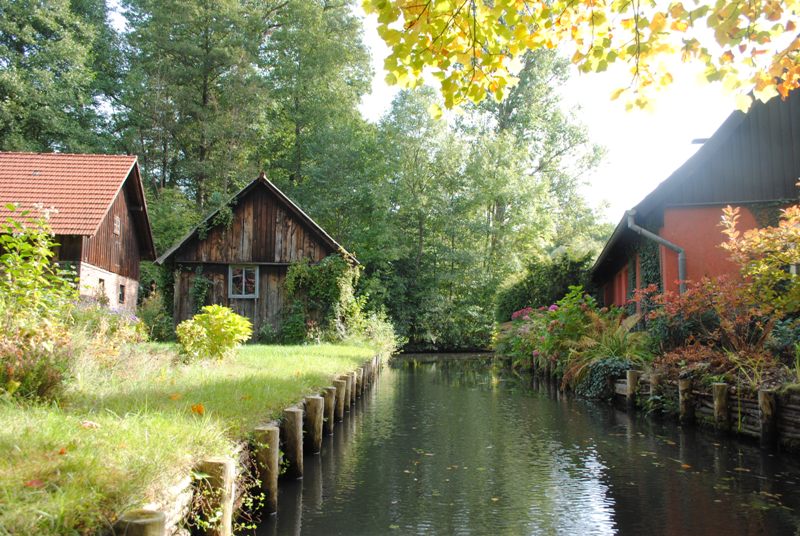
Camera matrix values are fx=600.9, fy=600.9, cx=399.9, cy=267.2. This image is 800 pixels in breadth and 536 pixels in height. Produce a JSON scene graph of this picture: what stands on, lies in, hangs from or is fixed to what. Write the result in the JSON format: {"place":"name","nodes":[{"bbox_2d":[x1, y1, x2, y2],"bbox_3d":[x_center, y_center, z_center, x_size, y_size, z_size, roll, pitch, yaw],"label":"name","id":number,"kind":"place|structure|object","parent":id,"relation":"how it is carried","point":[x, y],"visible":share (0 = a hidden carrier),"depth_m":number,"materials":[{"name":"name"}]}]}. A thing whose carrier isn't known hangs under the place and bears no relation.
{"place":"outdoors","nodes":[
{"label":"outdoors","id":0,"kind":"place"},
{"bbox_2d":[0,151,155,309],"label":"barn","id":1,"kind":"structure","parent":0,"point":[69,253],"depth_m":18.60,"materials":[{"name":"red wood"}]},
{"bbox_2d":[97,277,106,297],"bbox_3d":[-8.681,0.632,17.278,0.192,0.789,0.626,0,-5,1],"label":"window","id":2,"kind":"structure","parent":1,"relation":"in","point":[100,280],"depth_m":17.46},
{"bbox_2d":[113,215,120,234],"bbox_3d":[-8.673,-1.309,18.284,0.145,0.682,0.514,0,-5,1],"label":"window","id":3,"kind":"structure","parent":1,"relation":"in","point":[116,221],"depth_m":18.36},
{"bbox_2d":[118,282,125,303],"bbox_3d":[-8.826,0.783,18.859,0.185,0.802,0.645,0,-5,1],"label":"window","id":4,"kind":"structure","parent":1,"relation":"in","point":[121,299],"depth_m":19.03,"materials":[{"name":"black glass"}]},
{"bbox_2d":[1,336,379,535],"label":"lawn","id":5,"kind":"structure","parent":0,"point":[271,374],"materials":[{"name":"green plant"}]},
{"bbox_2d":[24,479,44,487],"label":"fallen leaf","id":6,"kind":"object","parent":5,"relation":"on","point":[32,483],"visible":0.81,"depth_m":3.24,"materials":[{"name":"red"}]},
{"bbox_2d":[0,206,78,401],"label":"shrub","id":7,"kind":"object","parent":5,"relation":"on","point":[30,285],"visible":0.98,"depth_m":6.18,"materials":[{"name":"green plant"}]},
{"bbox_2d":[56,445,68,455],"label":"fallen leaf","id":8,"kind":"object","parent":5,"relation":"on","point":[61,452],"visible":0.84,"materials":[{"name":"orange plant"}]},
{"bbox_2d":[80,420,99,428],"bbox_3d":[-2.504,1.252,4.828,0.186,0.062,0.181,-3,-6,34],"label":"fallen leaf","id":9,"kind":"object","parent":5,"relation":"on","point":[86,424],"visible":0.96,"depth_m":4.79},
{"bbox_2d":[69,299,146,360],"bbox_3d":[-5.063,1.094,9.802,1.800,1.215,2.036,0,-5,1],"label":"shrub","id":10,"kind":"object","parent":5,"relation":"on","point":[124,336],"visible":0.59,"depth_m":9.68,"materials":[{"name":"plant"}]},
{"bbox_2d":[114,509,165,535],"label":"wooden post","id":11,"kind":"object","parent":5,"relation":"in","point":[152,521],"visible":0.97,"depth_m":2.79,"materials":[{"name":"brown wood"}]},
{"bbox_2d":[137,291,172,339],"bbox_3d":[-7.230,1.454,17.383,1.431,1.670,1.581,0,-5,1],"label":"shrub","id":12,"kind":"object","parent":5,"relation":"on","point":[157,328],"visible":0.75,"depth_m":17.20,"materials":[{"name":"green plant"}]},
{"bbox_2d":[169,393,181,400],"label":"fallen leaf","id":13,"kind":"object","parent":5,"relation":"on","point":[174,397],"visible":0.98,"depth_m":6.46,"materials":[{"name":"orange plant"}]},
{"bbox_2d":[190,403,204,414],"bbox_3d":[-1.907,1.321,5.648,0.181,0.105,0.179,-4,-6,37],"label":"fallen leaf","id":14,"kind":"object","parent":5,"relation":"on","point":[201,408],"visible":0.97,"depth_m":5.62,"materials":[{"name":"orange plant"}]},
{"bbox_2d":[175,305,252,360],"bbox_3d":[-3.403,1.235,11.057,1.472,1.043,1.394,0,-5,1],"label":"shrub","id":15,"kind":"object","parent":5,"relation":"on","point":[230,330],"visible":0.99,"depth_m":10.81,"materials":[{"name":"plant"}]},
{"bbox_2d":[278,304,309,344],"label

══════════════════════════════

Output the listing exactly, without images.

## Exercise response
Camera matrix values are fx=600.9, fy=600.9, cx=399.9, cy=267.2. This image is 800 pixels in breadth and 536 pixels in height. Produce a JSON scene graph of this picture: what stands on, lies in, hangs from or is fixed to what. Write the result in the JSON format: {"place":"name","nodes":[{"bbox_2d":[x1, y1, x2, y2],"bbox_3d":[x_center, y_center, z_center, x_size, y_size, z_size, roll, pitch, yaw],"label":"name","id":number,"kind":"place|structure|object","parent":id,"relation":"how it is carried","point":[x, y],"visible":share (0 = a hidden carrier),"depth_m":number,"materials":[{"name":"name"}]}]}. A thing whose carrier isn't known hangs under the place and bears no relation.
{"place":"outdoors","nodes":[
{"label":"outdoors","id":0,"kind":"place"},
{"bbox_2d":[0,151,155,309],"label":"barn","id":1,"kind":"structure","parent":0,"point":[69,253],"depth_m":18.60,"materials":[{"name":"red wood"}]},
{"bbox_2d":[97,277,106,297],"bbox_3d":[-8.681,0.632,17.278,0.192,0.789,0.626,0,-5,1],"label":"window","id":2,"kind":"structure","parent":1,"relation":"in","point":[100,280],"depth_m":17.46},
{"bbox_2d":[113,215,120,234],"bbox_3d":[-8.673,-1.309,18.284,0.145,0.682,0.514,0,-5,1],"label":"window","id":3,"kind":"structure","parent":1,"relation":"in","point":[116,221],"depth_m":18.36},
{"bbox_2d":[118,282,125,303],"bbox_3d":[-8.826,0.783,18.859,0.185,0.802,0.645,0,-5,1],"label":"window","id":4,"kind":"structure","parent":1,"relation":"in","point":[121,299],"depth_m":19.03,"materials":[{"name":"black glass"}]},
{"bbox_2d":[1,336,379,535],"label":"lawn","id":5,"kind":"structure","parent":0,"point":[271,374],"materials":[{"name":"green plant"}]},
{"bbox_2d":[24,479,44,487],"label":"fallen leaf","id":6,"kind":"object","parent":5,"relation":"on","point":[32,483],"visible":0.81,"depth_m":3.24,"materials":[{"name":"red"}]},
{"bbox_2d":[0,206,78,401],"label":"shrub","id":7,"kind":"object","parent":5,"relation":"on","point":[30,285],"visible":0.98,"depth_m":6.18,"materials":[{"name":"green plant"}]},
{"bbox_2d":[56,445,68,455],"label":"fallen leaf","id":8,"kind":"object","parent":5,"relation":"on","point":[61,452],"visible":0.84,"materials":[{"name":"orange plant"}]},
{"bbox_2d":[80,420,99,428],"bbox_3d":[-2.504,1.252,4.828,0.186,0.062,0.181,-3,-6,34],"label":"fallen leaf","id":9,"kind":"object","parent":5,"relation":"on","point":[86,424],"visible":0.96,"depth_m":4.79},
{"bbox_2d":[69,299,146,360],"bbox_3d":[-5.063,1.094,9.802,1.800,1.215,2.036,0,-5,1],"label":"shrub","id":10,"kind":"object","parent":5,"relation":"on","point":[124,336],"visible":0.59,"depth_m":9.68,"materials":[{"name":"plant"}]},
{"bbox_2d":[114,509,165,535],"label":"wooden post","id":11,"kind":"object","parent":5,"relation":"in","point":[152,521],"visible":0.97,"depth_m":2.79,"materials":[{"name":"brown wood"}]},
{"bbox_2d":[137,291,172,339],"bbox_3d":[-7.230,1.454,17.383,1.431,1.670,1.581,0,-5,1],"label":"shrub","id":12,"kind":"object","parent":5,"relation":"on","point":[157,328],"visible":0.75,"depth_m":17.20,"materials":[{"name":"green plant"}]},
{"bbox_2d":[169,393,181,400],"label":"fallen leaf","id":13,"kind":"object","parent":5,"relation":"on","point":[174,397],"visible":0.98,"depth_m":6.46,"materials":[{"name":"orange plant"}]},
{"bbox_2d":[190,403,204,414],"bbox_3d":[-1.907,1.321,5.648,0.181,0.105,0.179,-4,-6,37],"label":"fallen leaf","id":14,"kind":"object","parent":5,"relation":"on","point":[201,408],"visible":0.97,"depth_m":5.62,"materials":[{"name":"orange plant"}]},
{"bbox_2d":[175,305,252,360],"bbox_3d":[-3.403,1.235,11.057,1.472,1.043,1.394,0,-5,1],"label":"shrub","id":15,"kind":"object","parent":5,"relation":"on","point":[230,330],"visible":0.99,"depth_m":10.81,"materials":[{"name":"plant"}]},
{"bbox_2d":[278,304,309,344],"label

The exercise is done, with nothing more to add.